**SOURCE**
'''
A Douglas TBD Devastator from the
Enterprise flies
over Wake Island in 1942. The Devastator was both old and slow and therefore an easy target for the swift Japanese Zeros. (U.S. Naval Institute)

By far the most serious problem with American torpedo bombing, however, was the simple fact that, like the Mark 14 used by American submarines, the warheads on the Mark 13 did not always function as advertised, and the torpedoes themselves were so delicate that when dropped at an elevation above fifty feet or at a speed greater than 110 knots they could easily be damaged upon impact with the water, meaning that they would fail to work at all. These facts were overlooked for far too long—for several reasons. One was that, as with submarine skippers, the brass at BuOrd simply refused to believe that the weapon was flawed and attributed failures to bad shooting. A few Devastator pilots contributed to this conclusion by reporting that they had scored a hit with the Mark 13 torpedo when they had not. Pilots who saw the wake of their torpedo lead right into an enemy ship understandably reported a hit, and with bombs sometimes exploding all around the target at the same time, it was easy to conclude that one of the explosions was the result of a torpedo strike. Finally, analysts in Washington who examined the damage reports of American ships in Pearl Harbor knew full well that the Japanese had great success with their aerial torpedoes, and they were simply reluctant to believe that Japanese torpedo technology was superior. Devastator pilots and their gunners would pay a high price for this unwillingness to acknowledge a technical problem.

As for American fighter planes, they were still a work in progress in early 1942. The U.S. Navy had adopted its first single-seat monoplane fighter only three years earlier. It was the Brewster F2A, named the “Buffalo,” an appropriate designation given its aerodynamic performance. While an improvement over the Grumman F3F biplane that it replaced, it was small (5,000 pounds), stubby (26 feet long), and relatively slow for a fighter (260 knots, or 300 mph). After the Battle of Midway, one veteran pilot wrote in his after-action report that the Buffalo “is not a combat aeroplane…. Any commander that orders pilots out for combat in an F2A-3 should consider the pilot as lost before leaving the ground.” Though quite a few Buffaloes remained on active service when the war began—as did a number of Grumman biplanes—a newer plane, the Grumman F4F, called the “Wildcat,” replaced both models in early 1942. The F4F-3, which was the first version to reach the fleet, was longer (30 feet) and heavier (7,000 pounds) than the Buffalo, and, with a top speed of 287 knots (331 mph), much faster. Though it was still markedly inferior to the Japanese Zero in maneuverability, Navy pilots nevertheless liked the sturdy F4F-3, which had two .50-caliber machine guns in each wing.
'''
**RECORD EXCERPTS**
'''
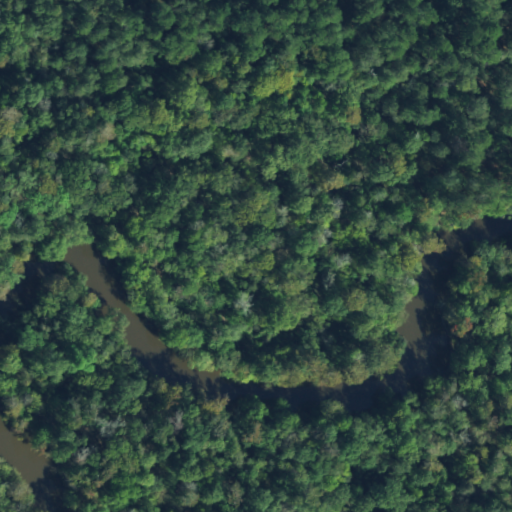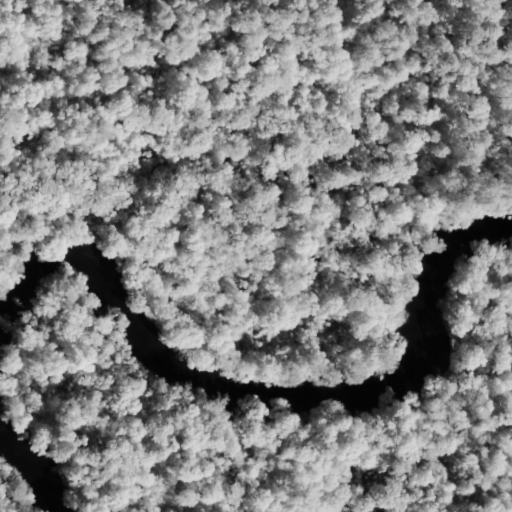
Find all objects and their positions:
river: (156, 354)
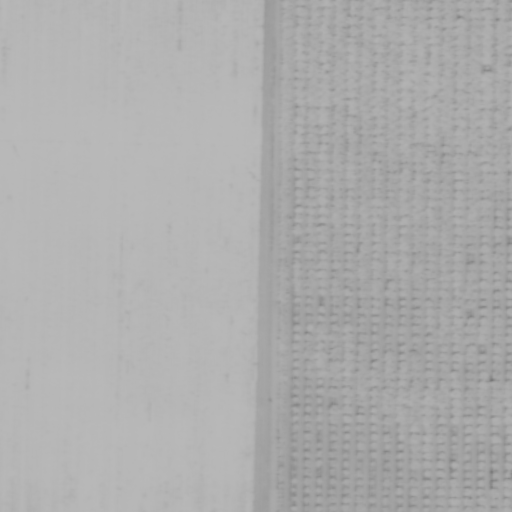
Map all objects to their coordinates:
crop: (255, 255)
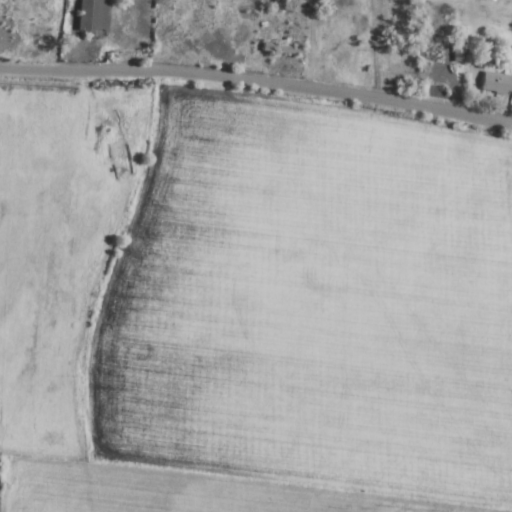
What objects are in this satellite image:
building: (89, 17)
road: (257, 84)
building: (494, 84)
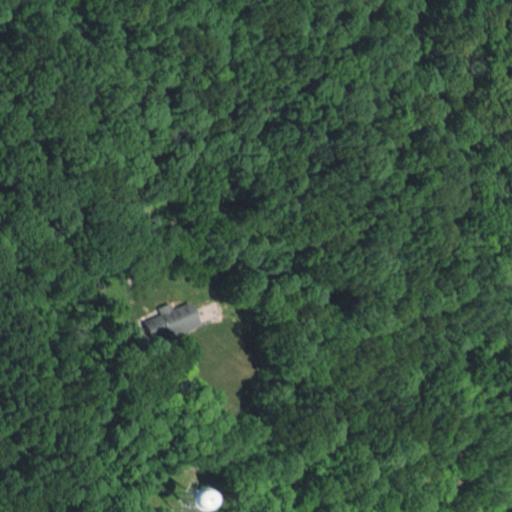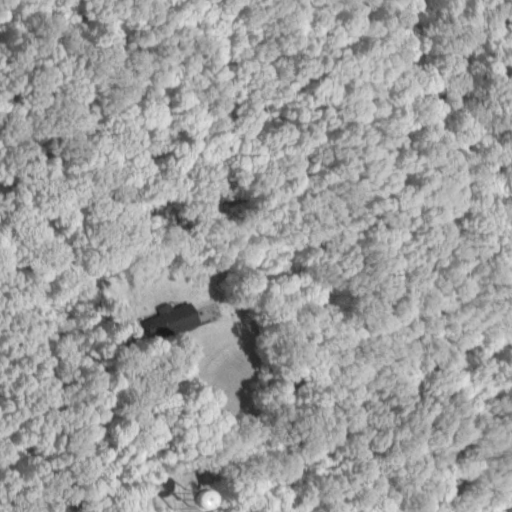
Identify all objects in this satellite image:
'''
**THE EXERCISE**
Go on with the text about American naval aircraft in early 1942, starting after its last sentence. The data here stand apart from the text about American naval aircraft.

**OUTPUT**
19

The designers were still tinkering. Within months, a newer version of the Wildcat, the F4F-4 (which the pilots called the “Dash 4”) came into service. The newer version had folding wings so that more of them could be fitted into the confined spaces on the hangar deck and more could be spotted on the flight deck for an attack. Moreover, instead of four machine guns, the Dash 4 Wildcat had six. As far as the pilots were concerned, however, these changes were a mixed blessing. The folding wings meant that about 50 percent more fighters could be placed on each carrier, thus increasing the size of the VF squadrons from eighteen to twenty-seven, which was good. However, a number of pilots remained suspicious of the whole concept of folding wings. After all, if the wings could be folded up, might they not come off altogether in flight? Furthermore, the folding apparatus and the two additional machine guns added about 1,000 pounds of weight to the Wildcats, which affected their speed and especially their climbing ability. While the lighter, unarmored Zeros could climb at a rate of 3,000 feet per minute, a Dash 4 Wildcat could climb at only about 1,000 feet per minute.
*
American fighter pilots therefore sought to avoid engagements with Zeros at low altitudes, where the Japanese had a clear advantage, and sought instead to come in high so they could dive on their prey. These factors would play an important role in the confrontation at Midway.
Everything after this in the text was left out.